It's hard to know where to start with a review of this film. If you were to keep to your mother's mantra of 'don't say anything if you've nothing nice to say' then the review would be short - probably just along the lines of 'nothing good to say'. But, alas, that won't suffice.

'Ultraviolet' is a pointless sci-fi that seems to get more meaningless by the minute. Devoid of plot - why would one need such a thing in a movie like this? - and lacking in any kind of magnetism to keep you hooked, 'Ultraviolet' hurtles to its close with plenty of dramatic/unrealistic action scenes along the way (we're talking lifted from 'The Matrix' like so many films that have gone before - and not even reproduced convincingly).
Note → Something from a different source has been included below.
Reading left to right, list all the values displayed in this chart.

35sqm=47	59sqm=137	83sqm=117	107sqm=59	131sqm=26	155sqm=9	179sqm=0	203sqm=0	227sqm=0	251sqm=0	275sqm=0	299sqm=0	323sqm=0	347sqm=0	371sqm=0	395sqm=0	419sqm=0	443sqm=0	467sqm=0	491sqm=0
Violet (Jovovich) is a hemophage - genetically modified creatures, who were once human but now have a vampire-like disease that has granted them super agility and incredible fighting skills.

Vicecardinum Ferdinand Daxus (Chinlund) is the leader of a massive corporation intent on ridding the world of all hemophages. He is pretty successful in his bid, with only a few left roaming the planet. But those left are determined and have come together to fight back, in an attempt to save their own lives and the lives of outcasts like them.
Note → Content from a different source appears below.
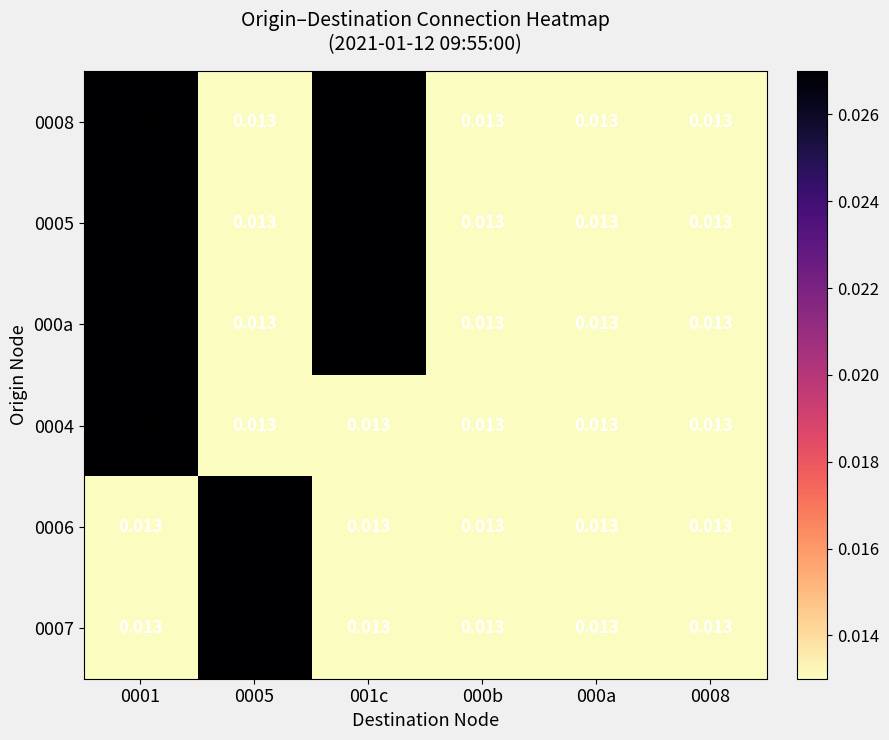

Is the value of 0005 at 0001 greater than the value of 0008 at 000b?

Yes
Daxus has a secret weapon that will supposedly wipe out the hemophages - but they are determined to get their hands on this weapon, believing that it will also cure them of their affliction. The hemophages didn't bank on the secret weapon being a child. Six (Bright), as the child is called, seems other-worldly, certainly disconnected from any sense of the real world, having lived in a lab for most of his life. So it starts with Daxus having the child, then the hemophages, then back to Daxus and so on. Each time possession is swapped is merely an excuse for another drab fight scene.

The film opens with the classic line: "Hello. My name is Violet and I was born into a world you may not understand." Most of the time Violet I'm not quite sure that you understand it yourself.

So to sum up, nothing good to say really.